La guerre au Moyen-Orient place en péril les agricultures d'Afrique et d'Asie du Sud qui dépendent fortement des engrais, dont les prix augmentent en raison de tensions géopolitiques. Maximo Torero, économiste en chef à la FAO, souligne que les perturbations maritimes causent des chocs d'approvisionnement immédiats, alors que la flambée des prix du gaz crée des tensions durables.
Selon des analyses, cette crise pourrait entraîner une hausse de 15-20 % des prix des fertilisants au cours des six prochains mois si la situation perdure. Des pays comme le Bangladesh, avec 53 % de son azote importé du Golfe, affichent un "profil de risque extrême". La situation est particulièrement préoccupante dans les régions densément peuplées où l'agriculture fournit l'essentiel de la nourriture.

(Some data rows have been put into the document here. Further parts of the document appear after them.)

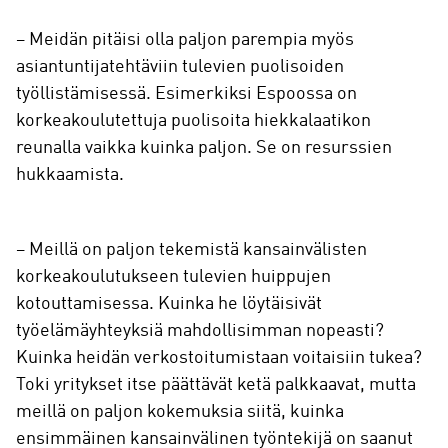
– Meidän pitäisi olla paljon parempia myös
asiantuntijatehtäviin tulevien puolisoiden
työllistämisessä. Esimerkiksi Espoossa on
korkeakoulutettuja puolisoita hiekkalaatikon
reunalla vaikka kuinka paljon. Se on resurssien
hukkaamista.
– Meillä on paljon tekemistä kansainvälisten
korkeakoulutukseen tulevien huippujen
kotouttamisessa. Kuinka he löytäisivät
työelämäyhteyksiä mahdollisimman nopeasti?
Kuinka heidän verkostoitumistaan voitaisiin tukea?
Toki yritykset itse päättävät ketä palkkaavat, mutta
meillä on paljon kokemuksia siitä, kuinka
ensimmäinen kansainvälinen työntekijä on saanut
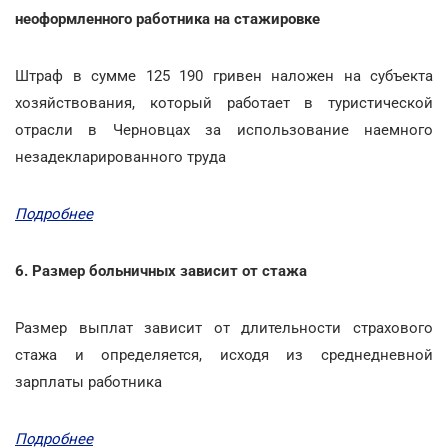
неоформленного работника на стажировке
Штраф в сумме 125 190 гривен наложен на субъекта
хозяйствования, который работает в туристической
отрасли в Черновцах за использование наемного
незадекларированного труда
Подробнее
6. Размер больничных зависит от стажа
Размер выплат зависит от длительности страхового
стажа и определяется, исходя из среднедневной
зарплаты работника
Подробнее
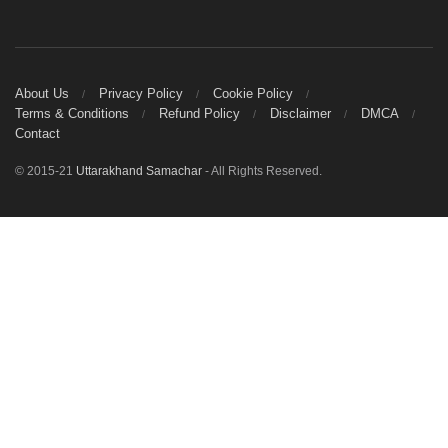
About Us
Privacy Policy
Cookie Policy
Terms & Conditions
Refund Policy
Disclaimer
DMCA
Contact
© 2015-21
Uttarakhand Samachar
- All Rights Reserved.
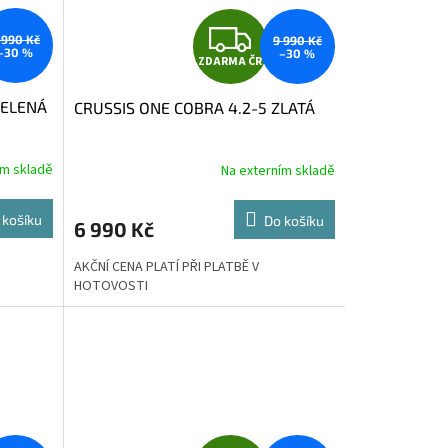
Z
 990 Kč
9 990 Kč
–30 %
–30 %
ZDARMA ČR
D
ZELENÁ
CRUSSIS ONE COBRA 4.2-5 ZLATÁ
A
R
ím skladě
Na externím skladě
M
M
 košíku
Do košíku
6 990 Kč
A
AKČNÍ CENA PLATÍ PŘI PLATBĚ V
HOTOVOSTI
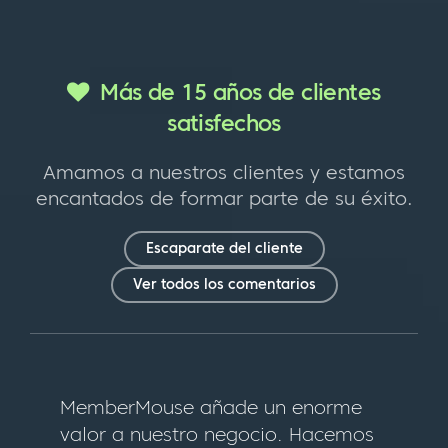
Más de 15 años de clientes
satisfechos
Amamos a nuestros clientes y estamos
encantados de formar parte de su éxito.
Escaparate del cliente
Ver todos los comentarios
MemberMouse añade un enorme
valor a nuestro negocio. Hacemos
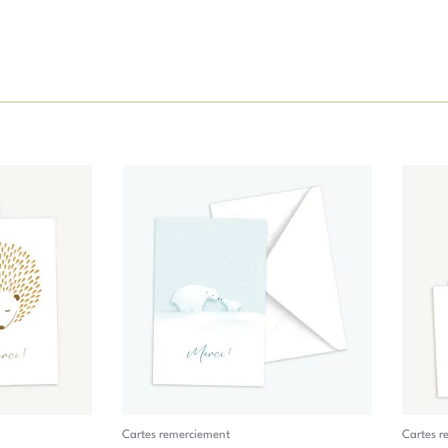
Cartes remerciement
Cartes r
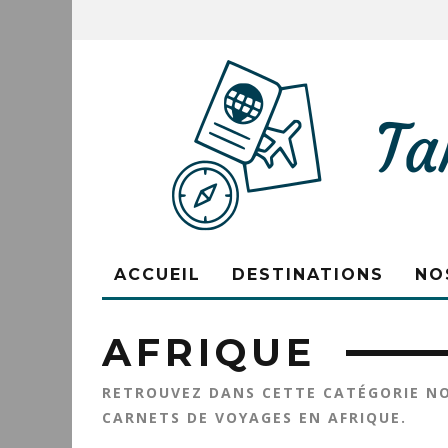
ACCUEIL
DESTINATIONS
NO
AFRIQUE
RETROUVEZ DANS CETTE CATÉGORIE NOS
CARNETS DE VOYAGES EN AFRIQUE.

Une vulnérabilité alarmante
Les affects de cette crise se répercutent jusqu'en Afrique subsaharienne, où de nombreux petits agriculteurs utilisent déjà peu d'engrais. Une augmentation modérée des prix pourrait les pousser à réduire leur utilisation, exacerbant les problèmes de rendement. Le Sudan et la Somalie figurent parmi les pays particulièrement vulnérables, ayant des taux de dépendance élevés aux engrais importés.
La flambée des prix des engrais initiée par la guerre en Ukraine a déjà eu des effets dévastateurs : "on met un peu moins d'engrais, et cela se ressent immédiatement sur les rendements", explique Matthieu Brun, de la Fondation Farm.
Sols dégradés et alternatives durables
En Afrique comme en Asie, les sols sont souvent épuisés par des pratiques agricoles intensives. Ce phénomène a été accentué par la 'Révolution verte', où des variétés améliorées ont été introduites sans un apport suffisant en nutriments nécessaires pour maintenir la santé des sols. Des chercheurs soulignent que ces sols pourraient produire des rendements bien plus élevés avec une gestion adéquate des nutriments.
Cela dit, les solutions agroécologiques comme des jachères prolongées ou l'utilisation de cultures de légumineuses pour enrichir les sols commencent à émerger. Cependant, la concurrence pour l'espace fait que leur adoption reste limitée, notamment dans des pays comme l'Éthiopie et la Tanzanie.
"Un discours visant à bannir les engrais, dans le contexte africain actuel, n'est pas pertinent", suggère un agronome. L'expertise sur le terrain et l'usage judicieux des engrais demeurent essentiels pour maintenir un niveau de production suffisant, spécialement dans un monde de plus en plus incertain.